## TEXT SHOWN
-*-*-

# Armed Forces EMS



## ollie (Dec 7, 2009)

Can a civilian with no military backround work as a emt or paramedic for a military branch with out military training, let me put it this way can a emt or paramedic work for a naval hospital with out being a navy corpsman ??? :unsure:


----------



## shawnandmindy (Dec 8, 2009)

*No you dont have to be military*

Ollie, There are a lot of bases that are utilizing outside EMS systems to run the EMS for the base. So to answer your question, No you do not have to be military, You just need to be hired by an EMS agency and go through the background checks to work with the base.

Hope that helps


----------



## Afflixion (Jan 13, 2010)

No you don't just about all Army posts utilize civilian contractors for their EMS, keep in mind it is quite boring and you will also have to compete against others, as being a contractor you have other's who are claiming veterans or spouses preference.


----------



## shawnandmindy (Jan 13, 2010)

Afflixion said:


> No you don't just about all Army posts utilize civilian contractors for their EMS, keep in mind it is quite boring and you will also have to compete against others, as being a contractor you have other's who are claiming veterans or spouses preference.



I am referencing what I know about the USAF. To work in EMS you have to work with a civilian EMS agency who contracts with the base. To work in a clinic or a hospital you have to be either GS or contract working with an agency. 
I know this because work directly with both and have been educated on our hiring process.


----------



## FFMedic75 (Jan 13, 2010)

The Navy and Marines currently use civilian GS employees, however they are combination Fire/EMS.  It is next to impossible to be hired as a EMT unless you are a vet and have all your training on both sides.  A medic is another story.  There are not many Vet qualified FF/Medics out there so that increases your chances a great deal.  You will not run as many calls as someone working a traditional system however you will be paid much better and have Gov Benefits.  There are a few Army bases state side utilizing the combination system.  Most have civilian GS employees which are separate from the FD, however this means you are not eligible for special retirement.  Some Army bases utilize contractors and some are simply covered by the municipality they reside in.  The Air Force is pretty much in the same boat as the Army.  Most foreign Army and Air Force Bases use military people or contractors.  If you are looking to be a Government Employee not a contractor search http://www.usajobs.gov.  Keep in mind the listed salaries are not what you will be paid it is normally much higher.  If you are looking to be a contractor just search the normal DoD Contractor Websites.  If you want to PM me I will be happy to discuss the ins and outs of the hiring process and the locations.


----------

-*-*-

## SOURCE INFORMATION
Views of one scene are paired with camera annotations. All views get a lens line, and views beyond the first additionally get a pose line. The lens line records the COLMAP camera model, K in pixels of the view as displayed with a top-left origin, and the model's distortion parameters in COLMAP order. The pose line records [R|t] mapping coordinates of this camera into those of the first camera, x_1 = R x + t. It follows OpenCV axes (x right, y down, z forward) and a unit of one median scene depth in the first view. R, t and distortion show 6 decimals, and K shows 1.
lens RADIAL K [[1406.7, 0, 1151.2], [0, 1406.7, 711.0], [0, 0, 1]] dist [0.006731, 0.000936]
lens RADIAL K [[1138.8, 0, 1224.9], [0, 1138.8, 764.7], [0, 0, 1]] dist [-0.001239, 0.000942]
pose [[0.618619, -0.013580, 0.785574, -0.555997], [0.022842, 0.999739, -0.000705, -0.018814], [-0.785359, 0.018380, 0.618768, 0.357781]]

-*-*-

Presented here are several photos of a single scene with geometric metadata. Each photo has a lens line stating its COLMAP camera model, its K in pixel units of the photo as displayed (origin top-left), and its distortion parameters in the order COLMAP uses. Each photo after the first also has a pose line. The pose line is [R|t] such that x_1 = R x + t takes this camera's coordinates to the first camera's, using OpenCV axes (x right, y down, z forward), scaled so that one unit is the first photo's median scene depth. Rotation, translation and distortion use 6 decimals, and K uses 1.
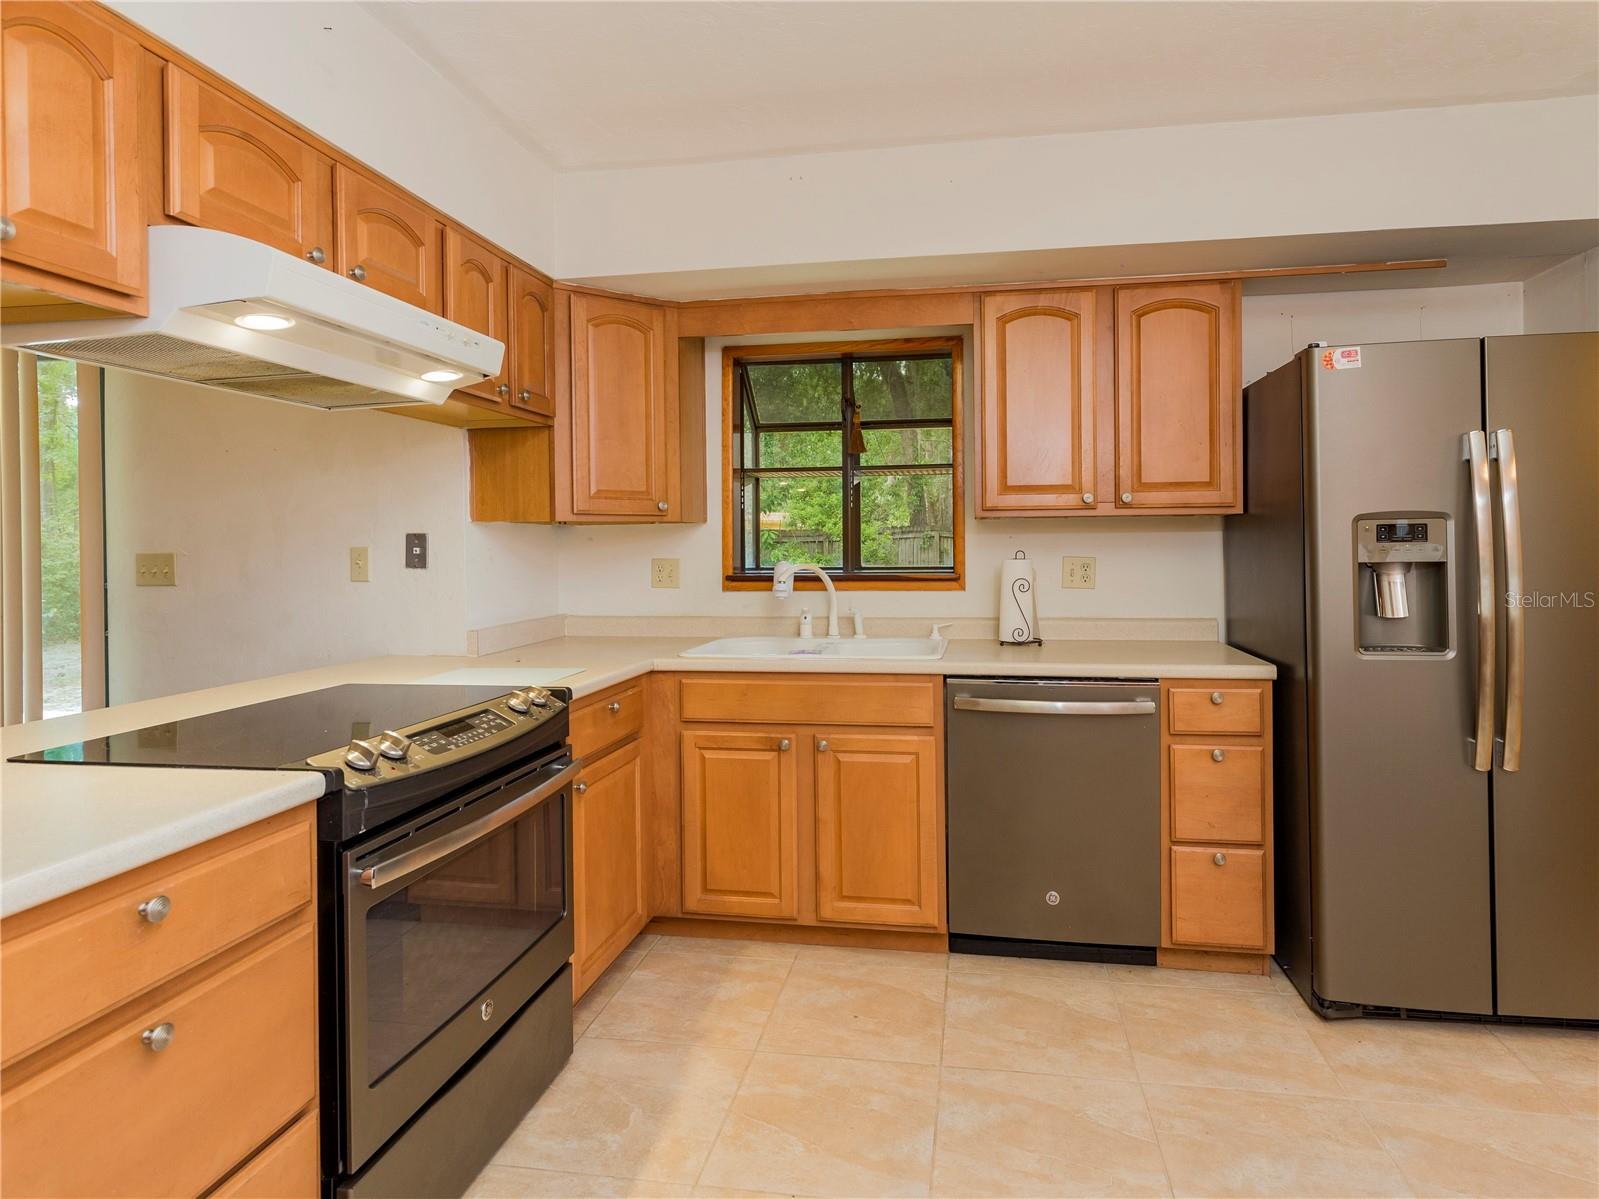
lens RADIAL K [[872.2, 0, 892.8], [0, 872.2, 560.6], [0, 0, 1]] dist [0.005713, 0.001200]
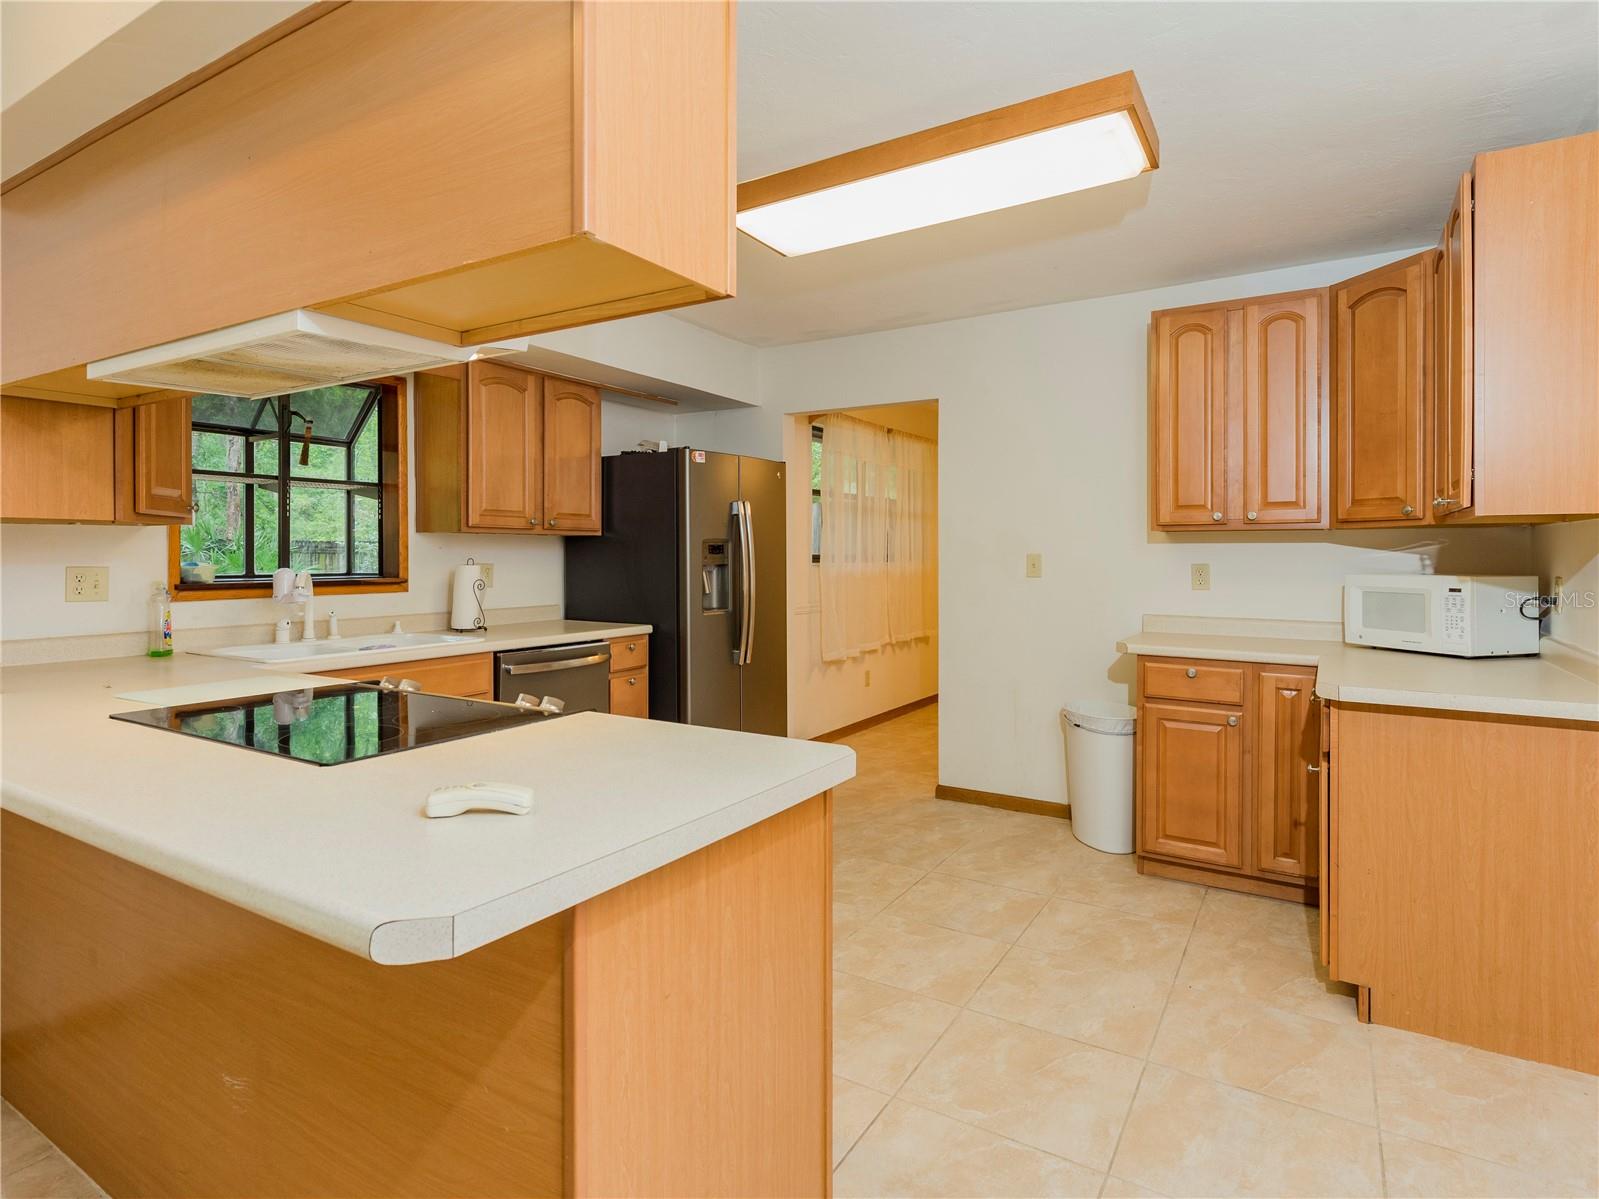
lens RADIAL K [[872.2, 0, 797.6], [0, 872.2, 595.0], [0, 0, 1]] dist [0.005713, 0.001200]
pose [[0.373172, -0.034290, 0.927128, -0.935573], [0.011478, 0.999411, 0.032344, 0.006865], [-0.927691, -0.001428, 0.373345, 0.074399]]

-*-*-

## TASK A
For the thread on military base EMS, answer yes or no to whether each statement agrees with it, and quote the deciding words: (i) Navy and Marine bases use civilian GS employees in a combination Fire/EMS role; (ii) civilian GS employees at Army bases who are separate from the fire department are eligible for special retirement; (iii) most foreign Army and Air Force bases use military people or contractors.
## TASK B
In the thread on military base EMS, write out the passage from "## ollie (Dec" to "work with the base." again, swapping "background checks" for "security screenings".

## TASK OUTPUT A
(i) Yes: "The Navy and Marines currently use civilian GS employees, however they are combination Fire/EMS."
(ii) No: "Most have civilian GS employees which are separate from the FD, however this means you are not eligible for special retirement."
(iii) Yes: "Most foreign Army and Air Force Bases use military people or contractors."

## TASK OUTPUT B
## ollie (Dec 7, 2009)

Can a civilian with no military backround work as a emt or paramedic for a military branch with out military training, let me put it this way can a emt or paramedic work for a naval hospital with out being a navy corpsman ??? :unsure:


----------



## shawnandmindy (Dec 8, 2009)

*No you dont have to be military*

Ollie, There are a lot of bases that are utilizing outside EMS systems to run the EMS for the base. So to answer your question, No you do not have to be military, You just need to be hired by an EMS agency and go through the security screenings to work with the base.